Tudo isso me levou a pensar sobre as mães de antigamente. Como elas davam conta de criar quatro, cinco ou até mais crianças? Se a gente se esgota com uma só, o que seria se tivéssemos meia dúzia de filhos? Como é que as mães sobreviviam, ainda mais tendo em conta que muitas crianças significam anos de gravidez? Qual era o segredo para não enlouquecer?

Puxei as memórias da minha infância para tentar me lembrar de como era uma casa com quatro meninos. Foi aí que comecei a me dar conta das diferenças e a entender a certa, digamos assim, tranquilidade das mães de antigamente. Lembrei-me, por exemplo, de uma vez em que fiquei de castigo porque eu estava chegando muito tarde em casa todo sábado. Sim, eu voltava das “brincadeiras”, como eram chamadas as festas dançantes, bem depois da meia-noite, isso em um tempo em que as pessoas dormiam muito mais cedo do que hoje. Detalhe: eu tinha dez anos de idade. Aquilo foi demais até para a criação liberal do meu pai. Mas, esse foi um ponto fora da curva. No geral, se a gente não tivesse aula, era normal acordar, tomar café da manhã e sumir para a rua. Voltava para almoçar, às vezes para um lanche da tarde e, quando o sol ia se pondo, chegava em casa todo sujo e cansado. Aí, era banho e cama, só para começar tudo de novo no outro dia. Se tivesse energia, ainda voltava para a rua de noite um pouco mais. A maioria das mães não fazia (e nem queria fazer) a menor ideia de onde os filhos estavam. Sabiam que eles estavam por aí, batendo perna nas ruas, caçando passarinho nos terrenos baldios, jogando bola nos campinhos de terra, soltando pipa, aventurando-se no meio do mato alto em terrenos baldios, essas coisas.

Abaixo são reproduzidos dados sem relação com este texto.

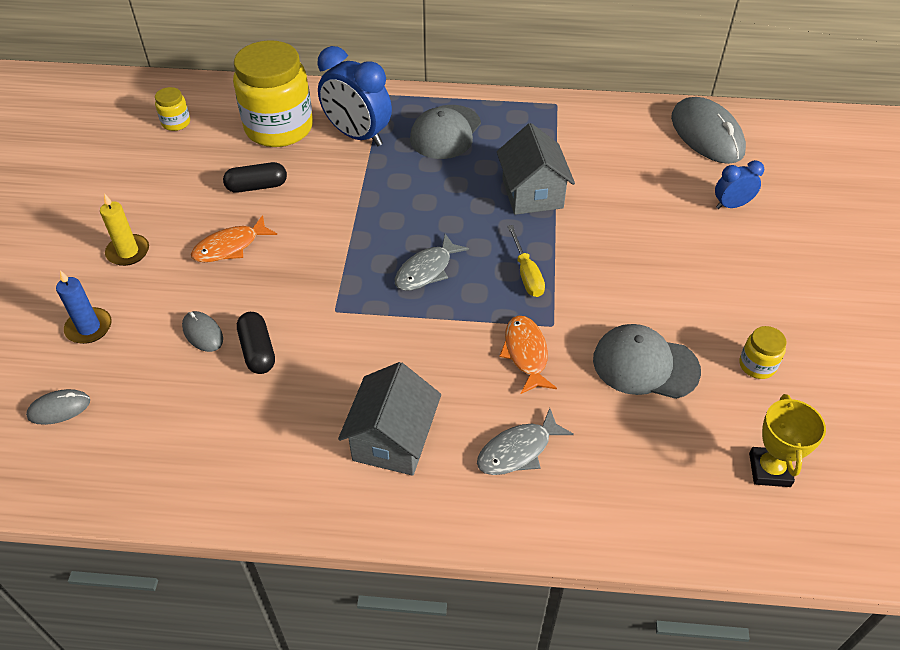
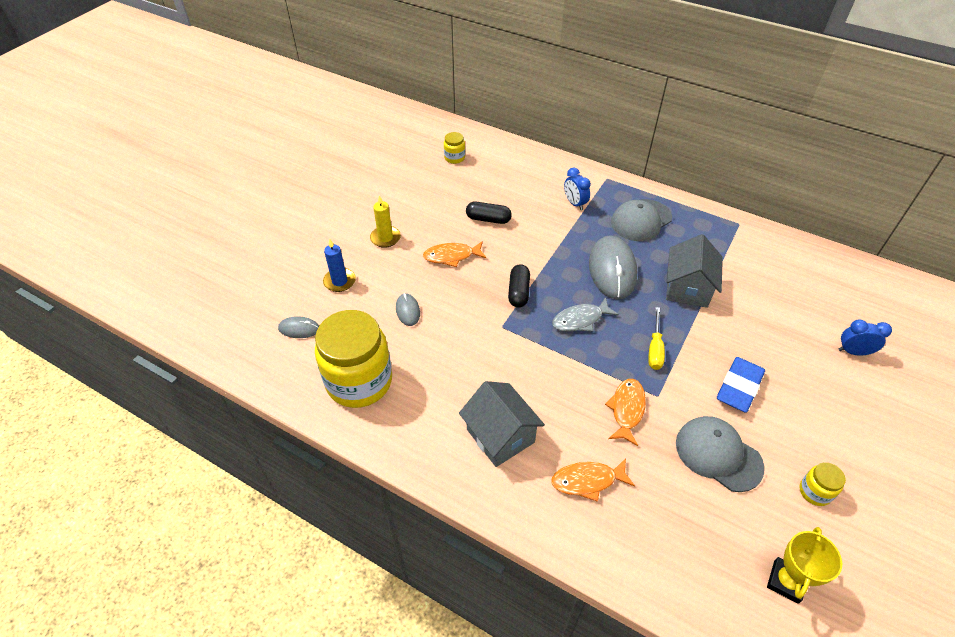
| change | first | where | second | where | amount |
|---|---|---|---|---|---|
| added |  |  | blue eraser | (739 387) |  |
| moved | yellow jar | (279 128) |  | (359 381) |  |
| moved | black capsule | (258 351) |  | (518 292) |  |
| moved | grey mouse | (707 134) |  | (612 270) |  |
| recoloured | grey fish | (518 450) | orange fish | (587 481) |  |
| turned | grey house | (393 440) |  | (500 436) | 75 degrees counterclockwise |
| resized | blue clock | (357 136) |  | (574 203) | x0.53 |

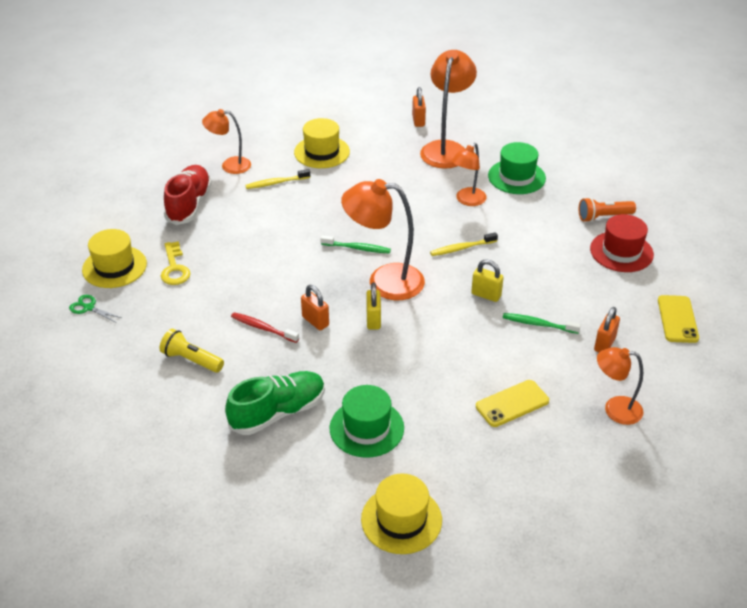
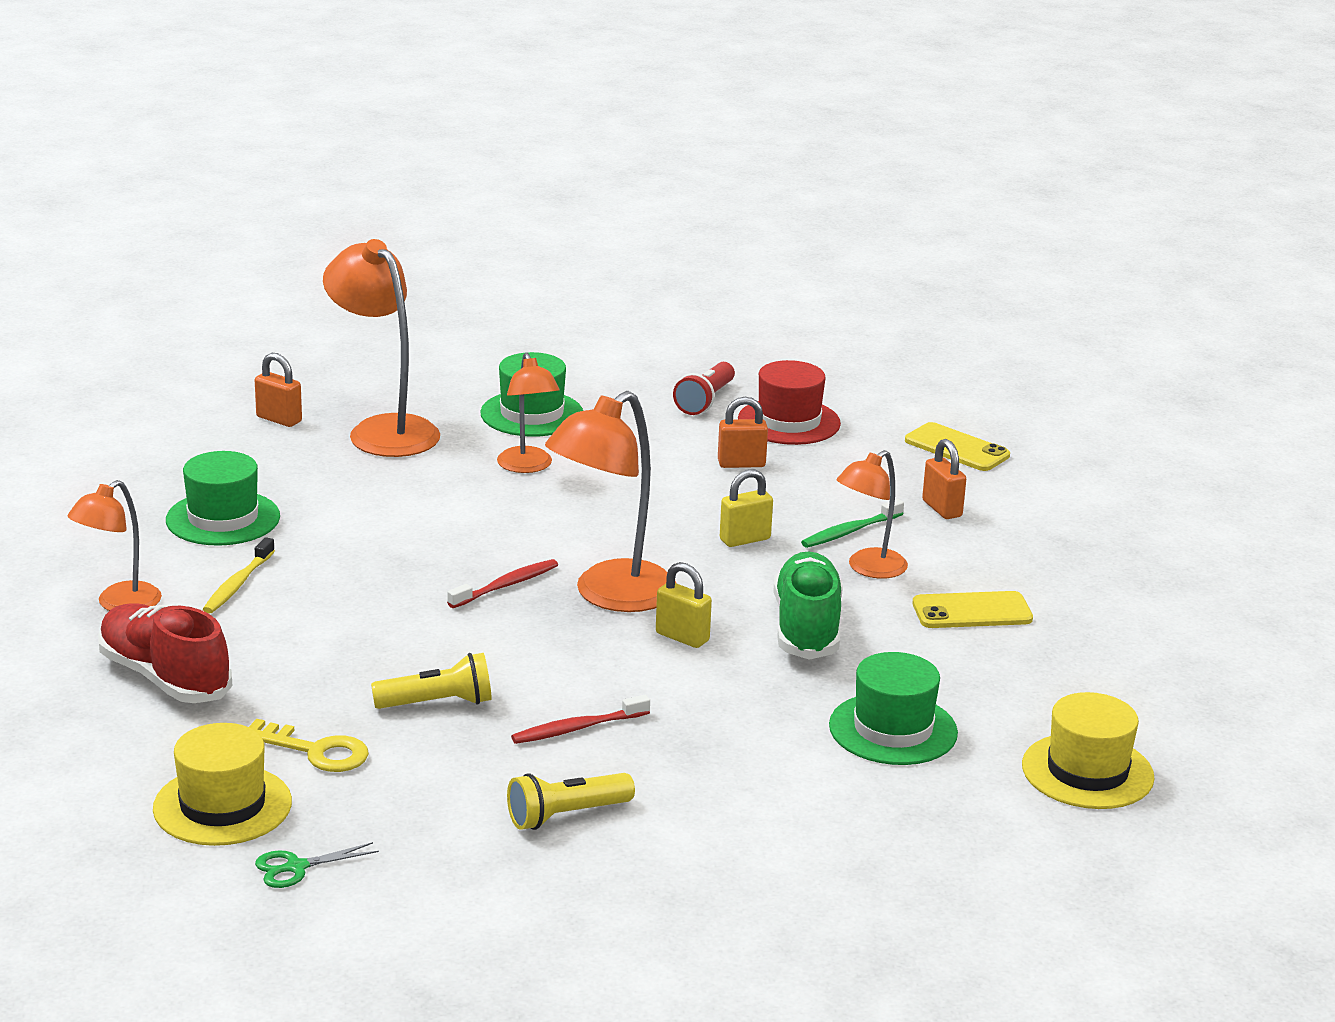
| change | first | where | second | where | amount |
|---|---|---|---|---|---|
| removed | yellow toothbrush | (462 248) |  |  |  |
| added |  |  | yellow flashlight | (438 703) |  |
| moved | green shoe | (278 412) |  | (807 628) |  |
| moved | orange padlock | (315 321) |  | (741 464) |  |
| moved | orange lamp | (615 409) |  | (868 569) |  |
| recoloured | yellow hat | (322 152) | green hat | (223 518) |  |
| recoloured | green toothbrush | (357 248) | red toothbrush | (506 585) |  |
| recoloured | orange flashlight | (603 217) | red flashlight | (705 401) |  |
| turned | yellow phone | (512 404) |  | (972 611) | 75 degrees clockwise |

Em resumo, a gente não ficava em casa torrando a paciência de pai e mãe. Se era tempo de escola, os pais queriam saber apenas se não estávamos matando aula e se as notas estavam razoáveis, dentro do suficiente para não “tomar bomba” no final do ano. Não me lembro de ver mãe (e muito menos pai) sentada dia após dia fazendo tarefa com as crianças. Imagino que isso até acontecia em alguns lares, mas não era a regra. O estímulo para a gente dar alguma atenção aos cadernos era o cinto com a fivela pesada. Se não passasse de ano, a surra era quase como uma regra. Também não havia essa coisa de ficar enchendo o saco dos pais para comprar um brinquedo novo todo dia. A maioria das crianças ganhava brinquedo, quando muito, no aniversário e no natal. Isso, claro, as crianças de classe média.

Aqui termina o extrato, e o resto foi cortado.